Missouri moved from the Big 12 to the SEC in 2012 and will be the fourth team from a Power 5 conference scheduled to play BYU in 2015. They will become just the second SEC team to ever visit Provo; Mississippi State made the trip in 2000.

Scheduling 12 regular season games plus a bowl game each year is a huge challenge. Teams schedule their games far in advance, making BYU’s transition to the kind of independent schedules fans have been hoping for an ongoing process. However, progress is definitely being made. Scheduling two games with an SEC team in November with one of them at home is a major coup for Tom Holmoe and BYU.

BYU’s 2015 schedule looks daunting as it currently stands. The Cougars are expected to open in Lincoln, Nebraska on September 5, then host Boise State on Sept 12, and then face UCLA and Michigan on the road in the consecutive weeks.

The Cougars are expected to then play four games in a row at home: Connecticut, East Carolina, Cincinnati and Idaho State, before traveling to Kansas City to face Missouri.

BYU will then likely finish 2015 at San Jose State, home to Fresno State for senior night, and on the road at Utah State.

After hosting Texas and Virginia in 2014, Tom Holome currently has no Power 5 teams scheduled to come to Provo in 2015. However, in the years that follow, there is at least one Power 5 team coming to Provo each season.

UCLA is scheduled to visit Provo in 2016; Utah in 2017; Cal in 2018; Wisconsin, Washington, and Southern California in 2019; Arizona, Virginia, and now Missorui in 2020; Arizona State in 2021; and Stanford in 2023 and 2025. Continuing home-and-home series against Boise State and Utah State should continue to be a staple of the schedule, and the potential still exists that the remaining four Notre Dame games initially scheduled will be added, although almost certainly not before 2020.

Putting the schedule together is a huge challenge of independence, and BYU can’t play Top 25 teams every week. Scheduling this game at Arrowhead Stadium does show one of the benefits BYU has as an independent. A few weeks ago, Tom Holmoe told BYUtv’s BYU Sports Nation the four game series with UMass started because the New England Patriots reached out to BYU to schedule a game in their stadium.

Finally, the game against Missouri has some historic interest for Mormon BYU fans. Kansas City is very close to Jackson County and many historic LDS history sites. The football game may serve as a reminder of the 19th-century history between Mormons and the state of Missouri. Recent research has shown the events leading up to the extermination order were probably motivated by greed more than raw bigotry.
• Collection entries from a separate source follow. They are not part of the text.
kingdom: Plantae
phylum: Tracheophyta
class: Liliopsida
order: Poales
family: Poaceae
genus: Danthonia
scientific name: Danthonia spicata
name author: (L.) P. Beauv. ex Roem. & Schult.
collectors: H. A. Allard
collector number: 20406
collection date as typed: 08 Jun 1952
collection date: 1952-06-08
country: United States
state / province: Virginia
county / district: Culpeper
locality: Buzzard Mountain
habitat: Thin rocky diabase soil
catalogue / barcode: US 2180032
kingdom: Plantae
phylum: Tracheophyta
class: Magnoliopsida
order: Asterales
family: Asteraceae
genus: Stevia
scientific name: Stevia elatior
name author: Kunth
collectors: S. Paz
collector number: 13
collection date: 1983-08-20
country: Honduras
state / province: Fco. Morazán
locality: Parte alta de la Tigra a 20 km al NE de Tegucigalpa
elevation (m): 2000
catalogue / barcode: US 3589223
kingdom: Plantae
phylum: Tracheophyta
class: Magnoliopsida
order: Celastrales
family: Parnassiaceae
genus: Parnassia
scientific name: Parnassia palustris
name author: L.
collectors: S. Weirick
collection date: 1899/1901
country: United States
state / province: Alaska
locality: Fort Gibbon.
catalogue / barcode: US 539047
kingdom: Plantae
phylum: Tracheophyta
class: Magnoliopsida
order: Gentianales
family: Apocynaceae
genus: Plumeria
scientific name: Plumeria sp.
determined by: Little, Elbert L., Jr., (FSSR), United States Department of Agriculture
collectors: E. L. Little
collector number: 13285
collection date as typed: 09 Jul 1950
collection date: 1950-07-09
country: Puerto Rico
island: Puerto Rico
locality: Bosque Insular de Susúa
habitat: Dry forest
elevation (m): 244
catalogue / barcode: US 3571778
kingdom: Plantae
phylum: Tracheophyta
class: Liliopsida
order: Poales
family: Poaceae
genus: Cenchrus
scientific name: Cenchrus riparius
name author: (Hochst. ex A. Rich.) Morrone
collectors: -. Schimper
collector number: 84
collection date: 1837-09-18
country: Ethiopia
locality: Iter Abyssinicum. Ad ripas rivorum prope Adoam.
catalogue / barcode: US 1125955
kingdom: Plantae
It appears frontier laws regarding land development were abused to allow political leaders to buy the land out from under Mormons.

But, with today’s announcement, it appears that financial dealings between Mormons and Missouri are running much, much better than they were in days past.

2 Comments

  1. G of F

    November 14, 2014 at 12:59 am

    I generally enjoy your articles, but this one needed to be proofread before it was posted.

  2. Paul

    November 18, 2014 at 12:03 pm

    Missorians were motived in part by greed, but polygamy and Joseph Smith’s destruction of William Law’s printing press — which criticized Joseph — were the lynchpins.